Brasil cria primeira vacina contra leishmaniose canina
Por Roberta Jansen

Rio de Janeiro (O Globo, 15/08/2003) - O Brasil acaba de desenvolver a primeira vacina do mundo contra a leishmaniose visceral canina. Transmitida sobretudo por insetos que picam cães infectados, a doença afeta, anualmente, 500 mil pessoas - três mil delas no Brasil - e é considerada pela Organização Mundial de Saúde (OMS) uma das seis maiores endemias do planeta.

Estudos comprovam que a imunização de cães pode ajudar a reduzir significativamente o número de casos, e até erradicá-los, uma vez que não existe vacina para humanos.

Chamada de Leishmune, a vacina foi desenvolvida pela equipe da bióloga Clarisa Palatnik de Sousa, da Universidade Federal do Rio de Janeiro (UFRJ), depois de 20 anos de pesquisas. O imunizante já foi licenciado pelo Ministério da Agricultura, Pecuária e Abastecimento e deve começar a ser comercializado no primeiro trimestre de 2004.
- Ao protegermos o cão, reduzimos a doença nesses animais - afirmou Clarisa. - Com isso, diminuímos significativamente a doença na população em geral.

Isto ocorre porque os cães são os principais reservatórios do parasita causador da doença, que é transmitido ao homem através da picada de insetos da classe dos flebotomíneos - chamados de mosquito-palha, cangalhinha ou birigui. Ao imunizar os cães, interrompe-se o ciclo da enfermidade. A nova vacina é indicada apenas para cães saudáveis.

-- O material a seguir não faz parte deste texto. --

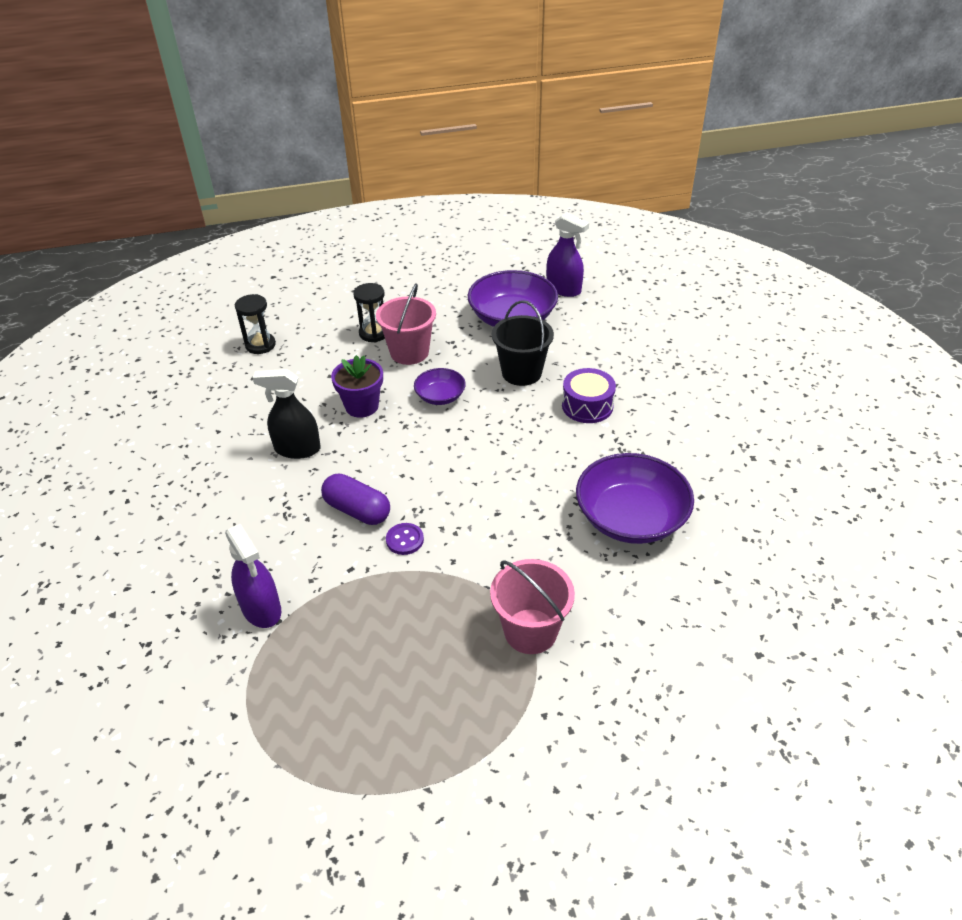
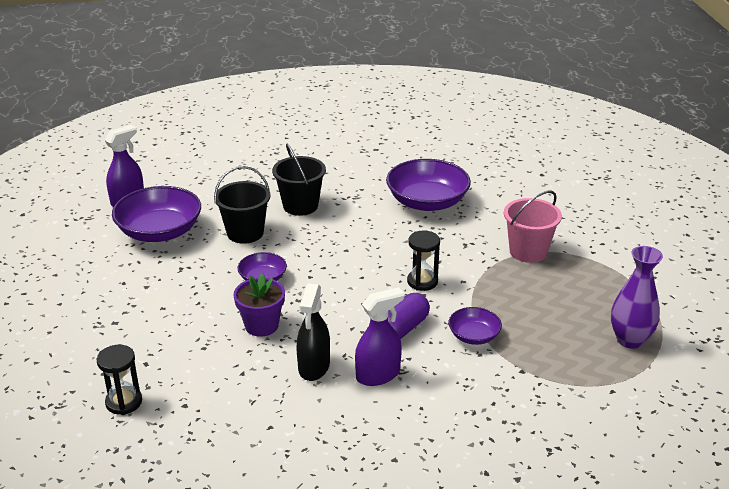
camera: 85 degrees left, 10 degrees down
(261, 609) = (510, 381): purple spray bottle -> purple spray bottle (378, 375)
(333, 746) = (630, 340): none -> purple vase
(344, 574) = (474, 336): none -> purple bowl
(374, 333) = (142, 317): black hourglass -> black hourglass (422, 282)
(405, 540) = (439, 303): purple button -> none
(409, 352) = (187, 294): pink bucket -> none
(587, 406) = (300, 206): purple drum -> black bucket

A vacina é feita a partir de uma fração purificada do parasita morto e atua impedindo o desenvolvimento da infecção. O produto estimula a ação dos linfócitos que matam as células infectadas pela leishmania e também dos chamados linfócitos protetores - que incitam as células do sistema imunológico.

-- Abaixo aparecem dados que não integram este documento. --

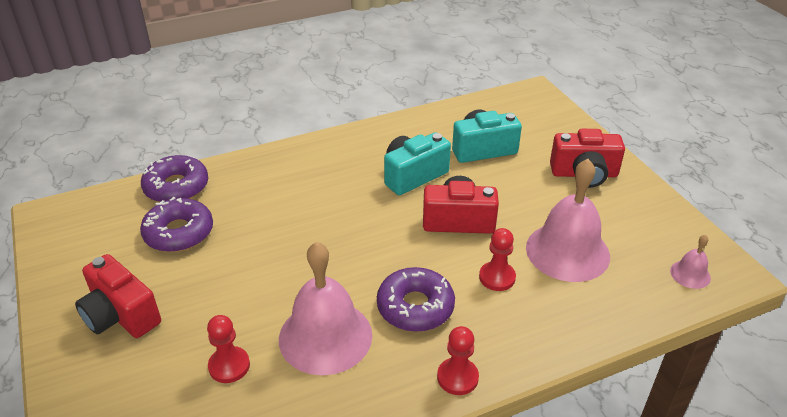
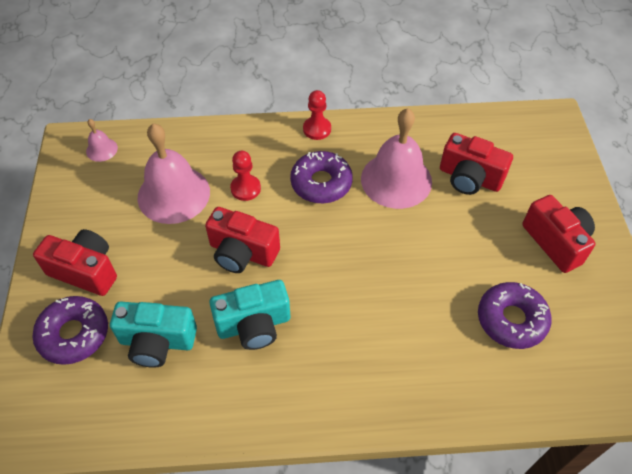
camera: 160 degrees left, 15 degrees up
(176, 187) = (517, 392): purple donut -> purple donut (74, 334)
(229, 366) = (469, 178): red pawn -> red camera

Pelo menos 80% dos casos de leishmaniose visceral concentram-se na Índia, Sudão e Brasil, nesta ordem. Mas a expansão e urbanização da doença é um fenômeno mundial, percebido em quatro continentes - América, Europa, Ásia e África -, e atribuído sobretudo ao deslocamento de populações.

No Brasil, a maior incidência da doença é verificada na Região Nordeste (92% do total). Apenas no ano passado, 13 pessoas morreram no extremo oeste do estado de São Paulo.

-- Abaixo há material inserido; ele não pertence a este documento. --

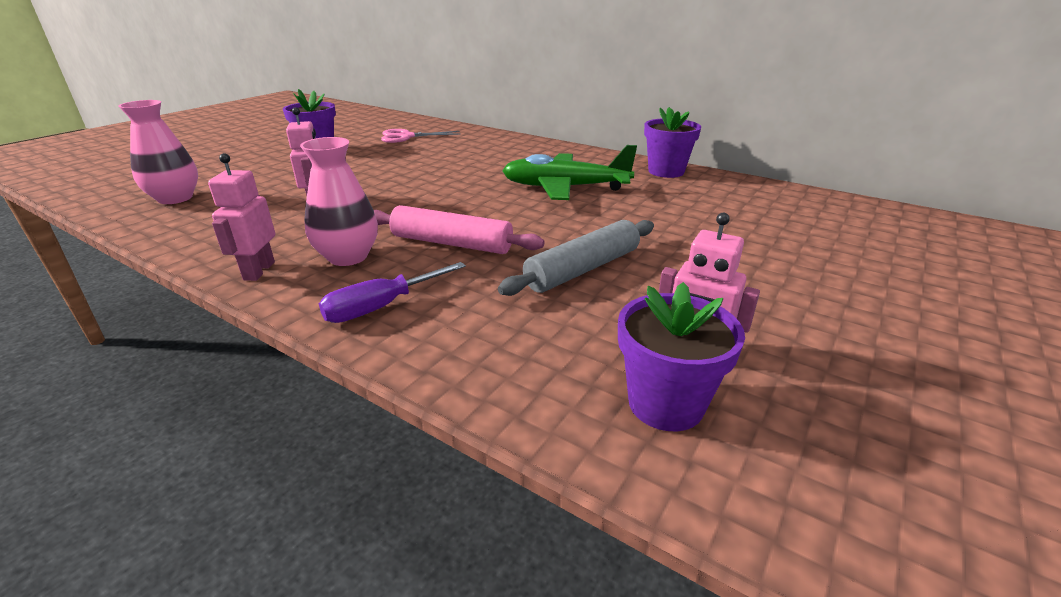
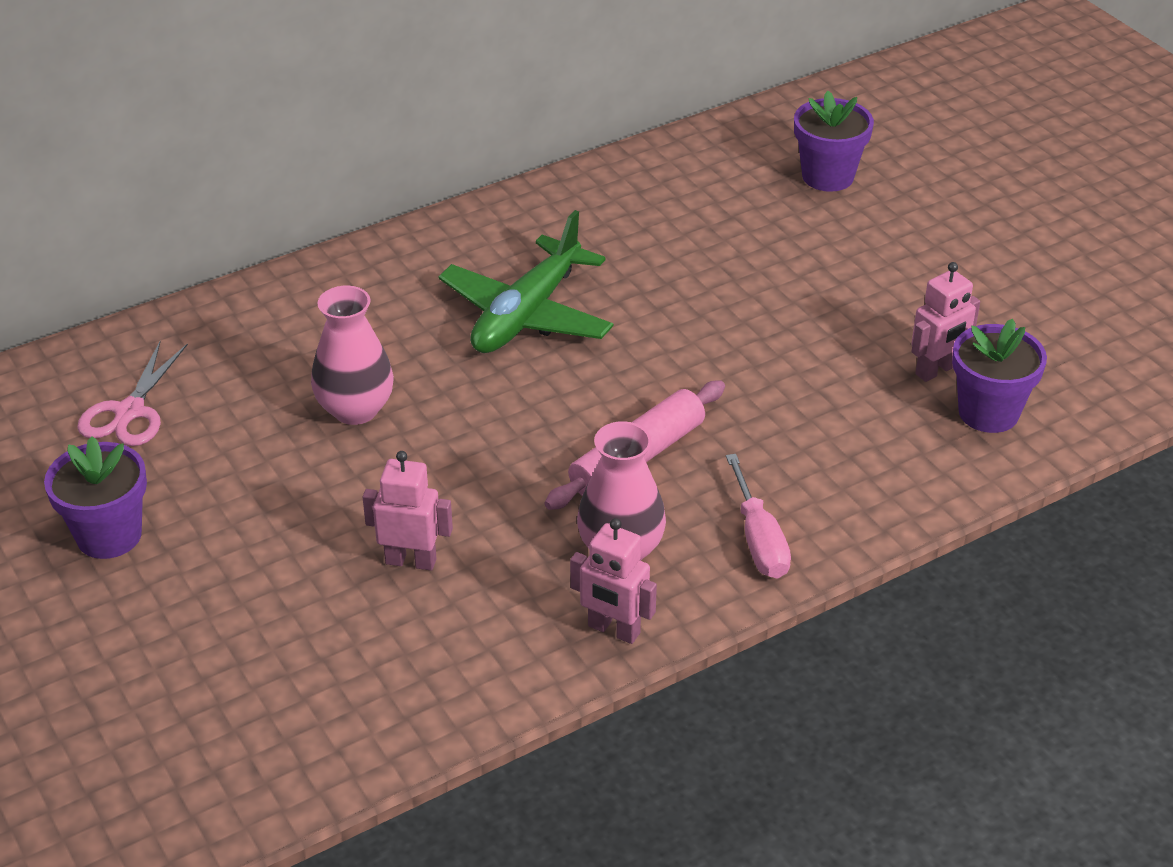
camera: 65 degrees left, 10 degrees up
(175, 198) = (264, 724): pink vase -> pink vase (355, 409)
(382, 306) = (758, 539): purple screwdriver -> pink screwdriver
(583, 269) = (762, 379): grey rolling pin -> none
(666, 171) = (534, 208): purple flower pot -> purple flower pot (828, 176)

A leishmaniose é uma infecção que afeta o revestimento dos órgãos, sobretudo baço, fígado e medula óssea, provocando o aumento das vísceras. Há tratamento para a doença em humanos, embora não para cachorros. Clarisa informou que tem planos de, no futuro, dar seqüência às pesquisas com o objetivo de criar uma vacina para seres humanos.